The Q1 2026 result is not an outlier. Avison Young's data shows dollar volume has increased for three consecutive years, and the firm's analysts expect 2026 to extend that trajectory. For institutional owners and corporate real estate teams sitting on uncommitted capital or pending disposition mandates, the trend line adds time pressure to strategy execution.

Recent transactions illustrate the breadth of activity. Avison Young arranged the $17.8 million sale of a 207,000-square-foot office building in an Orlando submarket in early July 2026, and in May it represented BXP in the $19.7 million sale of the Kingstowne Retail and Cinema property to Federal Realty. A 318,945-square-foot Class A office park in Alpharetta, Georgia was brought to market in April.

What this means for your team

  • Review your industrial portfolio's lease expiration schedule now. Properties with near-term rollovers are attracting acquisition interest; operators should assess whether sale/leaseback structures could free capital while securing long-term occupancy.
  • Pressure-test your site selection timelines against a tightening development pipeline.
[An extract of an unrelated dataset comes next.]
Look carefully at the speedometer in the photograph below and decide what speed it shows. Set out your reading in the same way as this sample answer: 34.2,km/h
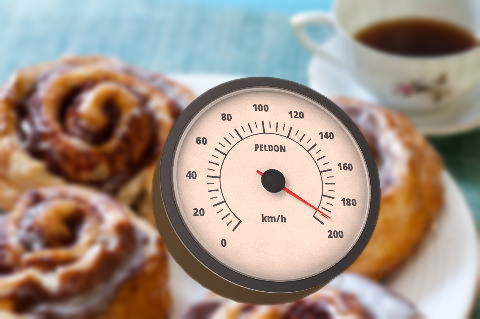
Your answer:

With land transactions accelerating, deliveries in target markets may face competition from investors repositioning sites for alternative uses.
  • If your team manages or finances assets through CMBS structures, Avison Young's guidance flags renewed complexity in conduit loan navigation despite market recovery. Engage debt advisory early in any refinancing or new construction underwriting.
  • For teams evaluating disposition strategies, three years of rising volume and an above-expectation Q1 suggest the bid environment is currently favorable, particularly for multifamily and industrial assets in primary and secondary markets.